As a reference implementation, ComplianceGuard proves a more practical point than "OCR is dead." It shows that if layout is part of the meaning, page-level visual retrieval deserves to own recall. From there, downstream analysis can work on the far smaller set of pages that actually matter, using cached parsing output instead of forcing extraction to make the recall decision.

ComplianceGuard implements one version of this stack for SEC compliance scanning: ColPali on Modal for embeddings, Milvus for multi-vector candidate retrieval, FastAPI for the API, PostgreSQL for metadata and cached chunks, normalized MaxSim reranking in application code, and LandingAI ADE during ingestion to cache page-grounded text.

For enterprise teams running into the same PDF pain points (wrong-page recall, brittle table extraction, expensive evidence review), the takeaway is: preserve layout at retrieval time, cache document parsing separately, and let the compliance workflow read only the page-grounded evidence it actually needs.

Next Steps

• Explore the build. Tilak Sharma and Hrishikesh D Kakkad open-sourced the full implementation. The source code is on GitHub if you want to read the pipeline end to end.
• Talk to LandingAI. Scoping a compliance scan, regulatory intake, or contract management workflow? Email us to discuss applying the same extraction pattern to your documents.

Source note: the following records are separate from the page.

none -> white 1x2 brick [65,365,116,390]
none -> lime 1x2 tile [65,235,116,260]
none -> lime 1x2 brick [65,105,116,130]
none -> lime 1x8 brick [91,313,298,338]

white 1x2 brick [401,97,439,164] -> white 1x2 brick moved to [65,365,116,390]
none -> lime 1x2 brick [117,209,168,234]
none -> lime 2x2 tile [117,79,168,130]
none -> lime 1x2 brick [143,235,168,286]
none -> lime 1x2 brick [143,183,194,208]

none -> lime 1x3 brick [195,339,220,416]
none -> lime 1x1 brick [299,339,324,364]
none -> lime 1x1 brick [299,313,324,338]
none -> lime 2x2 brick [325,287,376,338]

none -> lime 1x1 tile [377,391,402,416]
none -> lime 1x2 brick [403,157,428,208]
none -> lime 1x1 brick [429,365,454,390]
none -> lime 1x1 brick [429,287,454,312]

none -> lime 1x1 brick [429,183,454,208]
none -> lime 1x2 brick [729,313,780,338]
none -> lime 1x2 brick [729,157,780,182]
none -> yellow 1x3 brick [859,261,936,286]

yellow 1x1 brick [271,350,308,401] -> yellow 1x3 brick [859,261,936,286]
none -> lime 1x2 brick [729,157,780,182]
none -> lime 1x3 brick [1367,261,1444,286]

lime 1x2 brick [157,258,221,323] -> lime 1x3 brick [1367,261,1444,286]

Frequently Asked Questions

What is ColPali and how does it work for document retrieval?

ColPali is a vision-language model for document retrieval published at ICLR 2025. It uses PaliGemma-3B to generate ColBERT-style multi-vector embeddings directly from page images, bypassing OCR entirely. It scores 81.3 NDCG@5 on the ViDoRe benchmark versus 67.0 for the strongest text extraction baseline (arXiv:2407.01449).

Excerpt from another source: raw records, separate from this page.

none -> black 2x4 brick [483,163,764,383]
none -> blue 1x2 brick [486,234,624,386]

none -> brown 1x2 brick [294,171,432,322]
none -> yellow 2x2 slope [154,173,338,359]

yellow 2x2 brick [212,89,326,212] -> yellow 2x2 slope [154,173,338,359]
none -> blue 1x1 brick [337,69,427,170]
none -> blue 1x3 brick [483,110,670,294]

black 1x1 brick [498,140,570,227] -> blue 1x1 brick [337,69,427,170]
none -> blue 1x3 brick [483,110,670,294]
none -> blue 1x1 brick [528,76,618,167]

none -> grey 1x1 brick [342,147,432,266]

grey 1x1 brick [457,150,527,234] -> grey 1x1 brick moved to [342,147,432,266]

Does visual retrieval replace OCR entirely?

Not in ComplianceGuard. ColPali handles recall. The system separately runs LandingAI ADE during ingestion and caches the resulting chunks in PostgreSQL. Later stages read the cached text for the shortlisted pages when the compliance workflow needs quotes or structured analysis. The key design change is keeping parsing separate from recall, not eliminating parsing.

Where does LandingAI fit in ComplianceGuard?

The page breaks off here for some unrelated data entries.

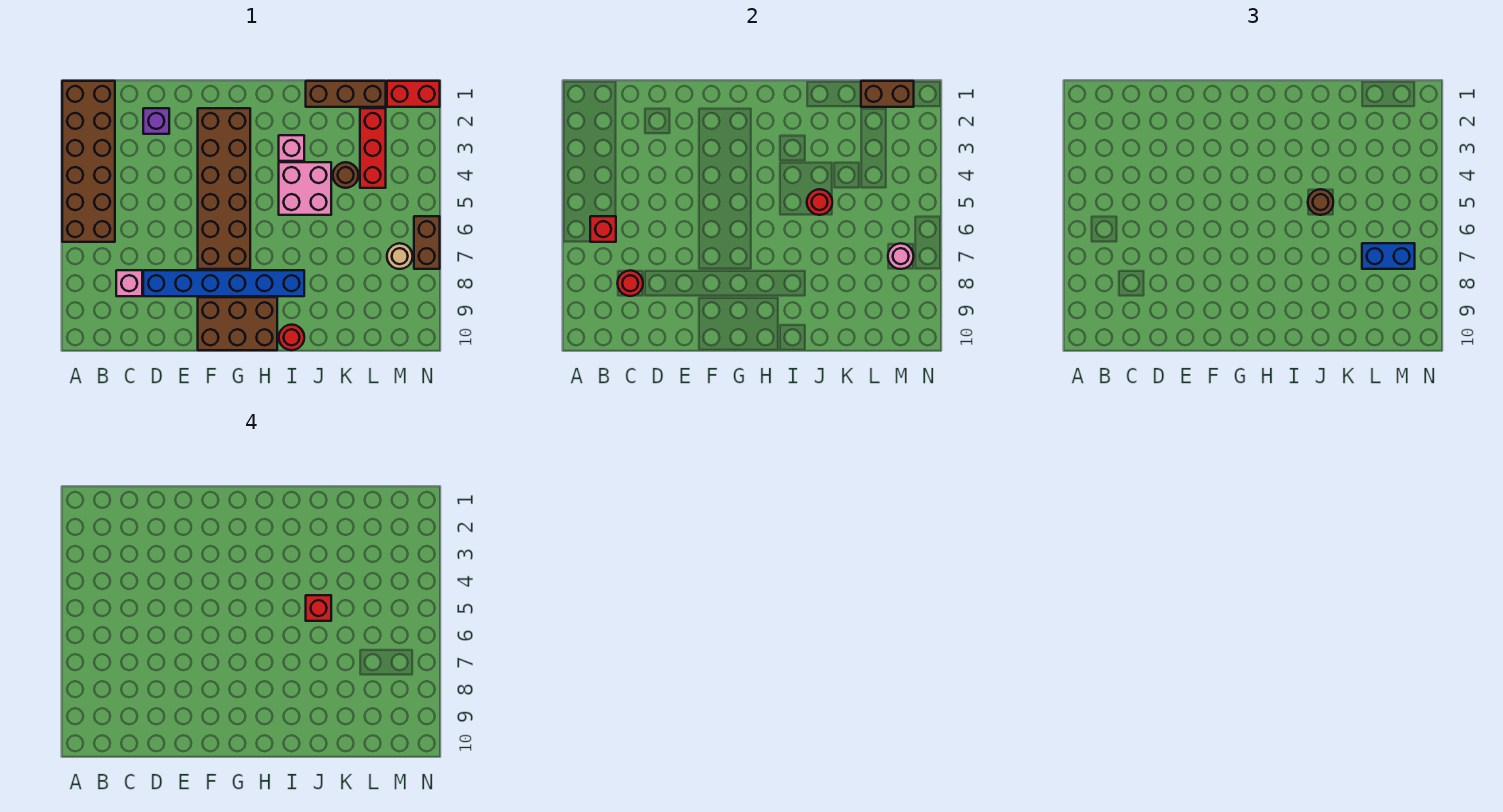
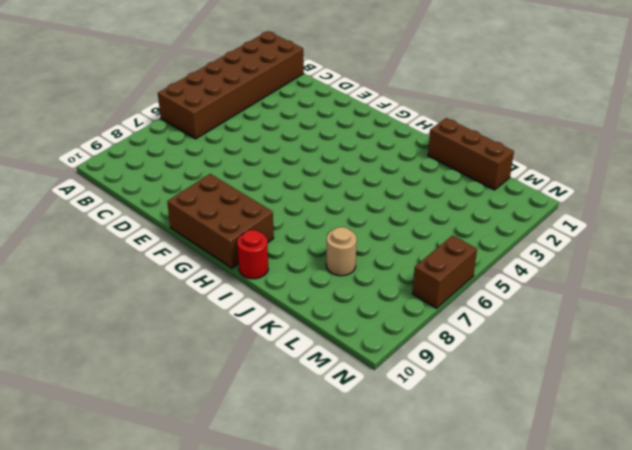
tan 1x1 round brick [326,227,357,276] -> tan 1x1 round brick moved to [387,243,413,269]
none -> pink 1x1 brick [116,270,142,296]
none -> purple 1x1 brick [143,108,169,134]
none -> blue 1x6 brick [143,270,304,296]

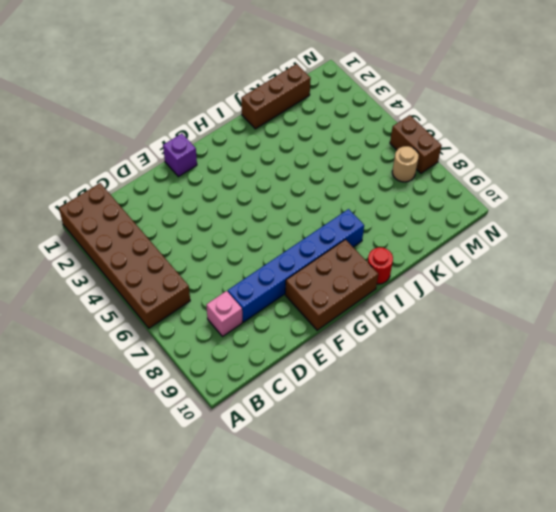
purple 1x1 brick [163,134,197,177] -> purple 1x1 brick moved to [143,108,169,134]
none -> brown 2x6 brick [198,108,250,269]
none -> pink 1x1 brick [279,135,304,161]
none -> pink 2x2 brick [279,162,331,215]

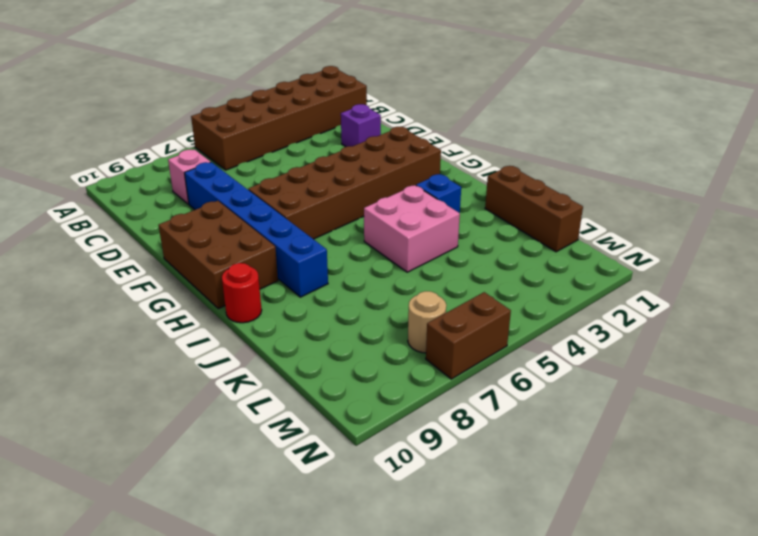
blue 1x1 brick [416,174,461,213] -> pink 1x1 brick [279,135,304,161]
none -> brown 1x1 round brick [333,162,358,188]
none -> red 1x3 brick [360,108,386,188]
none -> red 1x2 brick [387,81,440,107]

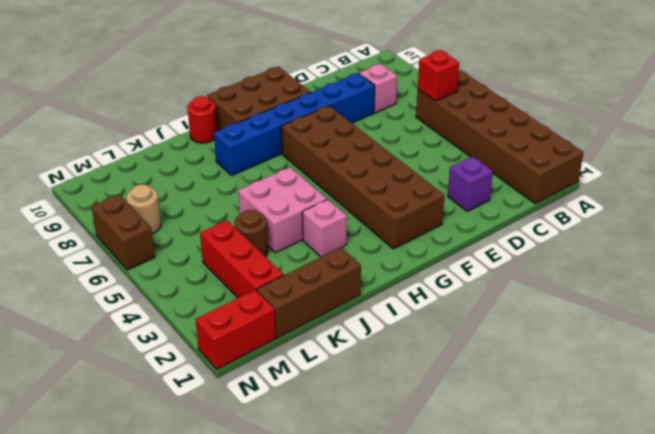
none -> red 1x1 round brick [617,270,643,296]
none -> red 1x1 round brick [807,189,832,215]
none -> brown 1x2 brick [861,81,914,107]

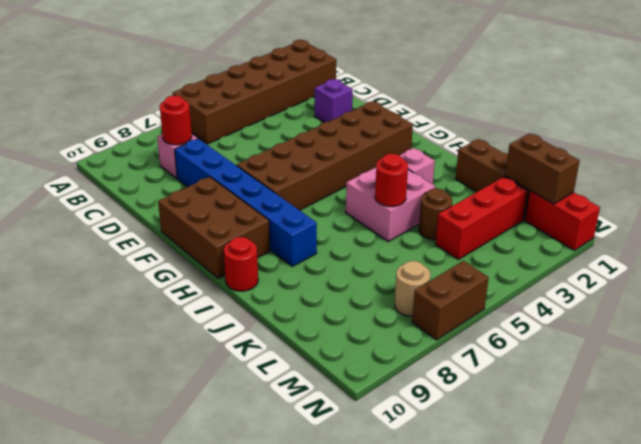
none -> red 1x1 brick [590,216,616,242]
none -> pink 1x1 round brick [888,243,914,269]
none -> brown 1x1 round brick [1308,189,1333,215]

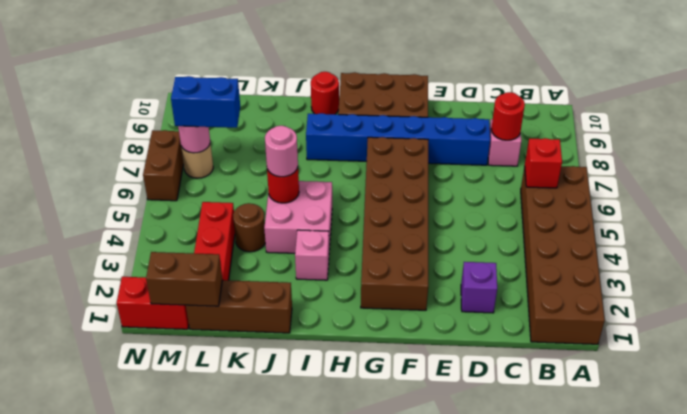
pink 1x1 round brick [265,126,298,177] -> brown 1x1 round brick [1308,189,1333,215]
none -> red 1x1 brick [306,595,331,621]

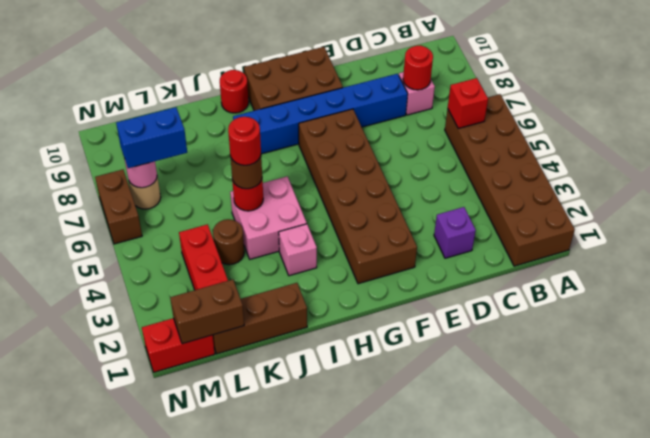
red 1x1 round brick [228,117,261,165] -> red 1x1 brick [306,595,331,621]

LandingAI ADE is the document-processing intelligence layer. During ingestion, the system sends the original PDF to ADE and stores the returned markdown, chunks, and page splits in PostgreSQL. During compliance analysis, it fetches those cached chunks for pages that visual retrieval already shortlisted. The result: less custom parsing code, more page-grounded evidence.

Can visual document retrieval handle scanned PDFs?

Yes. Visual retrieval works well on scanned PDFs because it treats pages as images instead of relying on extracted text. That said, render quality, language coverage, and document type still matter. The ColPali model card notes that the model is primarily focused on PDF-type documents and high-resource languages, so photographed documents and out-of-distribution layouts deserve extra validation.

How does visual retrieval compare to text-based RAG for cost?

Visual retrieval costs more to index because it requires GPU inference for embedding generation, roughly 5 seconds per page in this setup versus sub-second for most text pipelines. The trade only makes sense when retrieval quality depends heavily on tables, charts, or layout. For a deeper look at preparing document outputs for vector databases, see Document Extraction for RAG.

What vector database works best for ColPali multi-vector embeddings?

Milvus works well here because it stores per-page multi-vector embeddings and returns candidate sets efficiently. In ComplianceGuard, normalized MaxSim reranking happens in application code after candidate retrieval, so the key requirement is efficient multi-vector storage plus fast lookup, not built-in MaxSim support.